Question

find the equation of the normal to y=x^4-4x^3 at the point for which x=1/2.

Answer 1

Normal means perpendicular, so find the slope of the tangent line at that point, then find the perpendicular slope.

Answer 2

You'll also need the y-coordinate of that point too, so evaluate the function at x=1/2 to find y.

Answer 3

Are you comfortable with taking derivatives, @emzy_777 ?

Answer 4

so would i have to do f(1/2)=4x^3-12x^2?

Answer 5

\(f '(x)=4x^3-12x^2\)
Find f '(1/2) to get the slope at that point.

Answer 6

Also find f(1/2) to get the y-coordinate at that point - you'll need that to write the equation of the line after you find the perpendicular slope.

Answer 7

Getting it, @emzy_777 ?

Remember that the slope of a perpendicular line is the opposite reciprocal of the slope of the tangent line.

Answer 8

i got f'(1/2)=-2 1/2 ... i dont think im doing this correctly...

Answer 9

That looks fine so far.
So that -5/2 is the slope of the tangent line. What is the slope of the line perpendicular to that?

Answer 10

2/5?

Answer 11

?

Answer 12

Right. Now you have the slope of the line and a point the line passes through, now it's an Algebra-1 problem to get the equation of that line.

Answer 13

im not sure exactly how to do that

Answer 14

You want the equation of a line. The slope of that line is 2/5, and it passes through the point (1/2, -7/16) - You did already find that point, right?

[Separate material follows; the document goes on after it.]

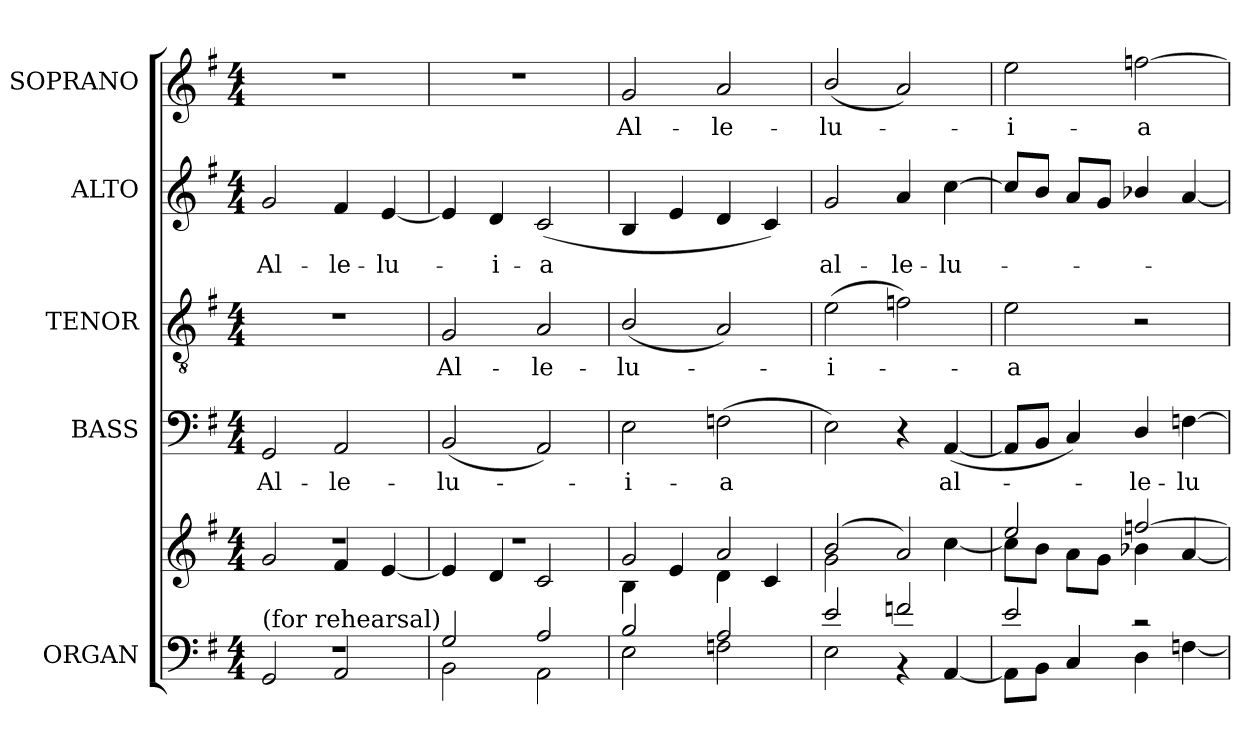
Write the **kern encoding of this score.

You can use slope-intercept form or point-slope form to put that information into a linear equation.

Answer 15

i didnt find the point

Answer 16

how do you find the point??

Answer 17

?

Answer 18

Sorry, computer froze on me...

Like I said in my second reply, "You'll also need the y-coordinate of that point too, so evaluate the function at x=1/2 to find y."